Source document:
***
Remember this needs to be declared on both sides of the relationship for it to work::
class Person(StructuredNode):
car = RelationshipTo('Car', 'CAR', cardinality=One)
class Car(StructuredNode):
owner = RelationshipFrom('Person', cardinality=One)
The following cardinality classes are available::
ZeroOMore (default), OneOrMore, ZeroOrOne, One
If cardinality is broken by existing data a *CardinalityViolation* exception is raised.
On attempting to break a cardinality restriction a *AttemptedCardinalityViolation* is raised.
Custom cypher queries
-------------
You may handle more complex queries via cypher. Each node provides an 'inflate' class method,
this inflates py2neo nodes to neomodel node objects::
class Person(StructuredNode):
def friends(self):
results = self.cypher("START a=node({self}) MATCH a-[:FRIEND]->(b) RETURN b");
return [self.__class__.inflate(row[0]) for row in results]
The self query parameter is prepopulated with the current node id. It's possible to pass in your
own query parameters to the cypher method.
Relating to different node types
-------
You can define relations of a single relation type to different `StructuredNode` classes.::
class Humanbeing(StructuredNode):
name = StringProperty()
has_a = RelationshipTo(['Location', 'Nationality'], 'HAS_A')
class Location(StructuredNode):
name = StringProperty()
class Nationality(StructuredNode):
name = StringProperty()
Remember that when traversing the `has_a` relation you will retrieve objects of different types.
Category nodes
-------
Access your instances via the category node::
country_category = Country.category()
for c in country_category.instance.all()
Note that `connect` and `disconnect` are not available through the `instance` relation.
As these actions are handled for your via the save() and delete() methods.
Read-only nodes
------
If you have existing nodes you want to protect use the read-only base class::
from neomodel.core import ReadOnlyNode, ReadOnlyError
class ImmortalBeing(ReadOnlyNode):
name = StringProperty()
Now all write operations below raise a *ReadOnlyError*::
some_immortal_being.delete()
some_immortal_being.save()
some_immortal_being.update()
Indexing
-------
Make use of indexes::
jim = Person.index.get(name='Jim')
for p in Person.index.search(age=3):
print(p.name)
germany = Country(code='DE').save()
***
Apply what you read:
1) Render this sentence from the neomodel documentation in Spanish: "Remember that when traversing the `has_a` relation you will retrieve objects of different types."
2) Carry the neomodel documentation forward from its last line of code, keeping the same format and tone.
The dataset entries are separate material, unrelated to the neomodel documentation.

Dataset entries
***
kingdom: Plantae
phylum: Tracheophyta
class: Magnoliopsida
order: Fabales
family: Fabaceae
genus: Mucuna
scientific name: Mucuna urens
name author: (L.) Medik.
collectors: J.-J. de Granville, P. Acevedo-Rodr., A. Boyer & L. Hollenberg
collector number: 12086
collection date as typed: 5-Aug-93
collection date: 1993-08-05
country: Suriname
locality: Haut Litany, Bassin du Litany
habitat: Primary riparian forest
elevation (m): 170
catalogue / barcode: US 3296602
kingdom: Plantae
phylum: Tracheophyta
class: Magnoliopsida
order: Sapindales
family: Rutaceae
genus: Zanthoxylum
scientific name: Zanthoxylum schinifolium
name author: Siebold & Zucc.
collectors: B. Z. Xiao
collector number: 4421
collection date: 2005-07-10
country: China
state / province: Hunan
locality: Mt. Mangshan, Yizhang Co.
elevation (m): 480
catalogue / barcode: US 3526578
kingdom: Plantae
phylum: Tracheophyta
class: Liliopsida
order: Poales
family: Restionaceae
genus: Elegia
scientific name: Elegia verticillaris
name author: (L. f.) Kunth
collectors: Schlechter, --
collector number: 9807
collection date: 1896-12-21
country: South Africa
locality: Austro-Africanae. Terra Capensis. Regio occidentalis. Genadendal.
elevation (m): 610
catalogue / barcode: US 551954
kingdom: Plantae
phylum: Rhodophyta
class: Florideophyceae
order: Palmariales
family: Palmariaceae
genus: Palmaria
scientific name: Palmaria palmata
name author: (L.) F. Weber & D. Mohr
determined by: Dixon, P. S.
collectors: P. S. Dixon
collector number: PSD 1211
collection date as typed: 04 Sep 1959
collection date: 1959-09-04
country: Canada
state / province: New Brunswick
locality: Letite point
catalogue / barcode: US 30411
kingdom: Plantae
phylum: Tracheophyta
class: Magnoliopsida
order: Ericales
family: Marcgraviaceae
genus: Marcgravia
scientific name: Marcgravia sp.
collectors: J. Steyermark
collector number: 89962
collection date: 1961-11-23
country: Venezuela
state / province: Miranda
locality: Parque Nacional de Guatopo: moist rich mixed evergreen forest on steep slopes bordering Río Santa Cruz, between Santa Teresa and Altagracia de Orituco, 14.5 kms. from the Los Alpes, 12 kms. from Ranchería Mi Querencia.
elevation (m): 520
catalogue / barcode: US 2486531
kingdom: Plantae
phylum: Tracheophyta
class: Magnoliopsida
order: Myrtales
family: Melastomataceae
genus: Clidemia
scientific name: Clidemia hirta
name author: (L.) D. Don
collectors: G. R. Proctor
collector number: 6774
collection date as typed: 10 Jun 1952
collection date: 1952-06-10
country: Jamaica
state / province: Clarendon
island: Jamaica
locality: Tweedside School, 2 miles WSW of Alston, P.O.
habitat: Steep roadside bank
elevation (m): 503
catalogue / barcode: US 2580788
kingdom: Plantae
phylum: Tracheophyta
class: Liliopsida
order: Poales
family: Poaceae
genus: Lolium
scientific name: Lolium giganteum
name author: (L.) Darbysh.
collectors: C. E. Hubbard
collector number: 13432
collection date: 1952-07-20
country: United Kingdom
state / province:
***
Answer section:
1) Recuerda que, al recorrer la relación `has_a`, obtendrás objetos de distintos tipos.

2)
Use advanced Lucene queries with the `lucene-querybuilder` module::
from lucenequerybuilder import Q
Human(name='sarah', age=3).save()
Human(name='jim', age=4).save()
Human(name='bob', age=5).save()
Human(name='tim', age=2).save()
for h in Human.index.search(Q('age', inrange=[3, 5])):
print(h.name)
# prints: sarah, jim, bob
If you have an existing node index you can change the default name of your index.
This can be useful for integrating with neo4django schemas::
class Human(StructuredNode):
_index_name = 'myHumans'
name = StringProperty(indexed=True)
Human.index.name # myHumans
Properties
----------
The following basic properties are available::
StringProperty, IntegerProperty, FloatProperty, BooleanProperty
Additionally there is also::
DateProperty, DateTimeProperty, AliasProperty
The *DateTimeProperty* accepts datetime.datetime objects of any timezone and stores them as a UTC epoch value.
These epoch values are inflated to datetime.datetime objects with the UTC timezone set.
The *DateProperty* accepts datetime.date objects which are stored as a string property 'YYYY-MM-DD'.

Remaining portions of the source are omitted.